__What you need to do__: Give back the lines below exactly, but do not include any pictures.

Saved data entries

◇ ◇ ◇ ◇ ◇

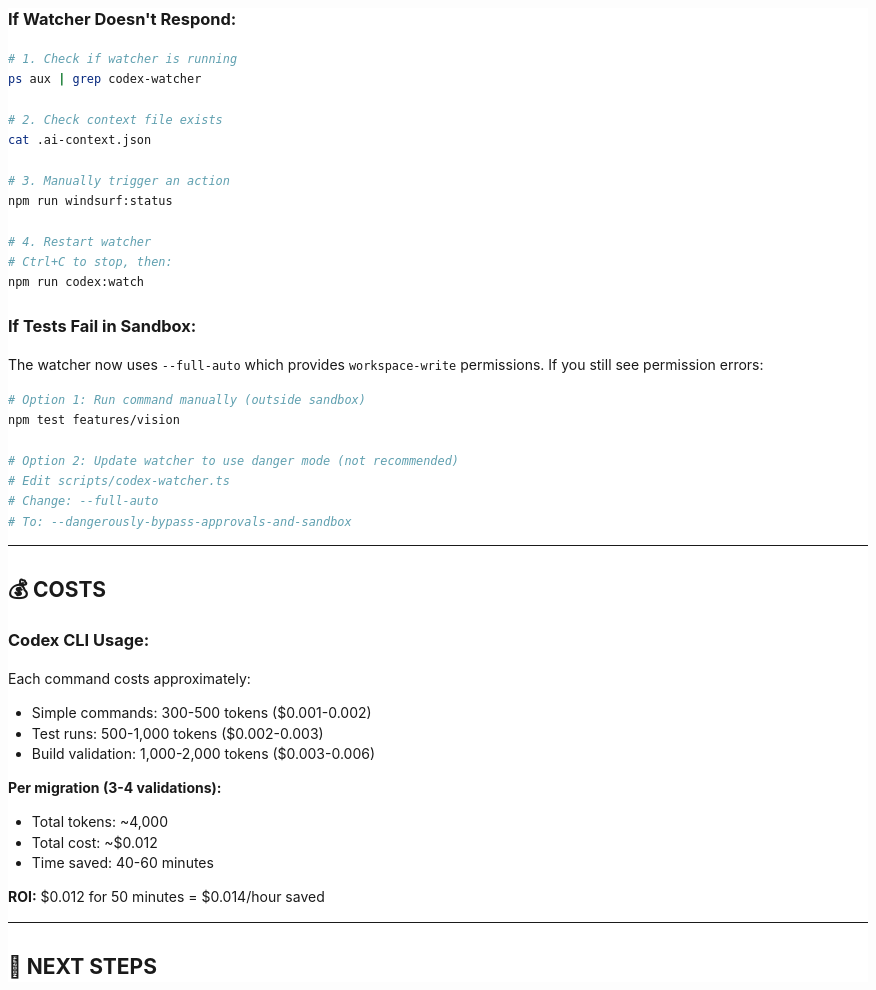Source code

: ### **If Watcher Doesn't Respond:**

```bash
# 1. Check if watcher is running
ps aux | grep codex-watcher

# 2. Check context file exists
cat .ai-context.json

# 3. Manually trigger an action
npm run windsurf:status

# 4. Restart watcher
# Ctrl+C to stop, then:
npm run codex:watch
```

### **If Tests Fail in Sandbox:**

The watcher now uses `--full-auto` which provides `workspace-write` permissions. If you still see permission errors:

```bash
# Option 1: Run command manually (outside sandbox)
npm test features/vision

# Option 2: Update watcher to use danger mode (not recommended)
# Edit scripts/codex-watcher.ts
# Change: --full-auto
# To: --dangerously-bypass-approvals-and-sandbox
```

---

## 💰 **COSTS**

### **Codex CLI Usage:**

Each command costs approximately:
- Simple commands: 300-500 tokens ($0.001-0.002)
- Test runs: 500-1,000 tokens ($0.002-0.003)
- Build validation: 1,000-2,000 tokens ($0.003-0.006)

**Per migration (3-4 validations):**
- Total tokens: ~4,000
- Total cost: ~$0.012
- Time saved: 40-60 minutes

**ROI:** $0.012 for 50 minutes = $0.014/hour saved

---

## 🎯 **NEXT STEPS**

◇ ◇ ◇ ◇ ◇

__Task result__:
Source code

: ### **If Watcher Doesn't Respond:**

```bash
# 1. Check if watcher is running
ps aux | grep codex-watcher

# 2. Check context file exists
cat .ai-context.json

# 3. Manually trigger an action
npm run windsurf:status

# 4. Restart watcher
# Ctrl+C to stop, then:
npm run codex:watch
```

### **If Tests Fail in Sandbox:**

The watcher now uses `--full-auto` which provides `workspace-write` permissions. If you still see permission errors:

```bash
# Option 1: Run command manually (outside sandbox)
npm test features/vision

# Option 2: Update watcher to use danger mode (not recommended)
# Edit scripts/codex-watcher.ts
# Change: --full-auto
# To: --dangerously-bypass-approvals-and-sandbox
```

---

## 💰 **COSTS**

### **Codex CLI Usage:**

Each command costs approximately:
- Simple commands: 300-500 tokens ($0.001-0.002)
- Test runs: 500-1,000 tokens ($0.002-0.003)
- Build validation: 1,000-2,000 tokens ($0.003-0.006)

**Per migration (3-4 validations):**
- Total tokens: ~4,000
- Total cost: ~$0.012
- Time saved: 40-60 minutes

**ROI:** $0.012 for 50 minutes = $0.014/hour saved

---

## 🎯 **NEXT STEPS**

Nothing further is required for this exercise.